# [DOCUMENT SEGMENT]
____________
David's Observation Notes.
Hello everyone,
The poor weather in late November meant that I was able to get out only twice, the 23rd and 29th. The 23rd was a new moon but the forecast was very poor for the next week so I decided to try Messier 76 in hydrogen alpha - at least that way I could return to it on the next fine night and capture more narrow band data, even though it might be close to full moon. Sure enough the next fine night the 29th was close to full moon and I returned to M76 and see what oxygen III and sulphur II data I could capture.
In the end I managed to capture two hours each of H-alpha, Oxygen III and Sulphur II. The core of M76 is relatively bright and showed up well but the outer regions are very faint and needed some teasing out in processing.
I've tried both a Hubble palette (red, green, blue is derived from sulphur, hydrogen and oxygen, respectively) and the less frequently seen HOS palette (red, green, blue is derived from hydrogen, oxygen and sulphur, respectively). The Hubble palette gives a predominantly blue image from which it was difficult to tease out any detailed structure. The HOS palette yielded a green/yellow and red image and more of the detail could be teased out by tweaking the colour balance in Photoshop.
So this is Messier 76 in HOS palette. Six hours of data was captured in 20 minute subs, equally split between hydrogen-alpha, oxygen III and sulphur II.
Image details
- Image Processing
- Pixinsight and Photoshop.
- Telescope
- 254 mm Newtonian with Tele Vue Paracorr at F/4.5
- Camera
- QSI 583wsg with Astrodon 3 nm narrow band filters. Off-axis guiding by SX Lodestar.
____________
(Dataset entries)

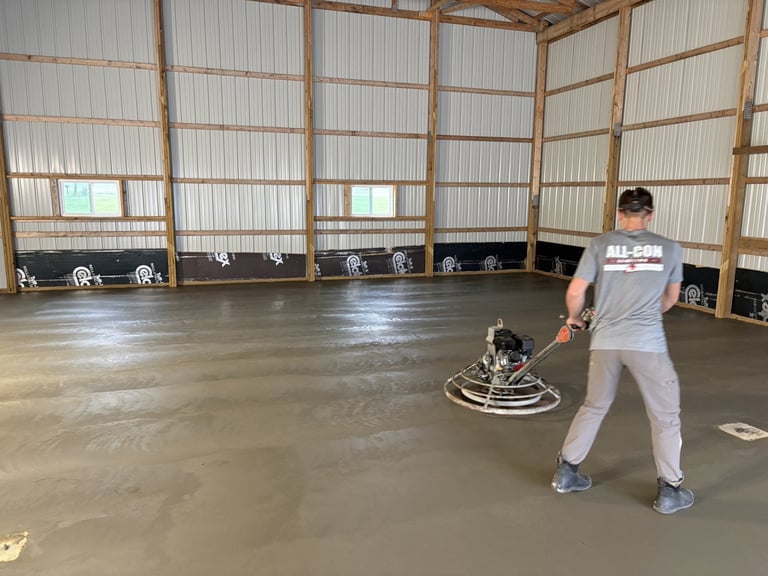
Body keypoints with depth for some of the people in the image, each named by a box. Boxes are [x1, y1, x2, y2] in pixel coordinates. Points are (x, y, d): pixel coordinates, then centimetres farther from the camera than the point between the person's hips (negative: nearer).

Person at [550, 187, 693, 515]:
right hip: (648, 343, -1)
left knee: (594, 407, 19)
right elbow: (671, 298, 17)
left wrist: (575, 319, 20)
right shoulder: (670, 248, 5)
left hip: (605, 341, 2)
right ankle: (669, 490, 25)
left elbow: (575, 293, 0)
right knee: (665, 416, 16)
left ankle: (566, 472, 28)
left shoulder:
____________
# [WHAT THE TASK ASKS]
In the observation notes, how long was each sub used to capture the six hours of data on Messier 76?

# [RESULT OF THIS TASK]
20 minutes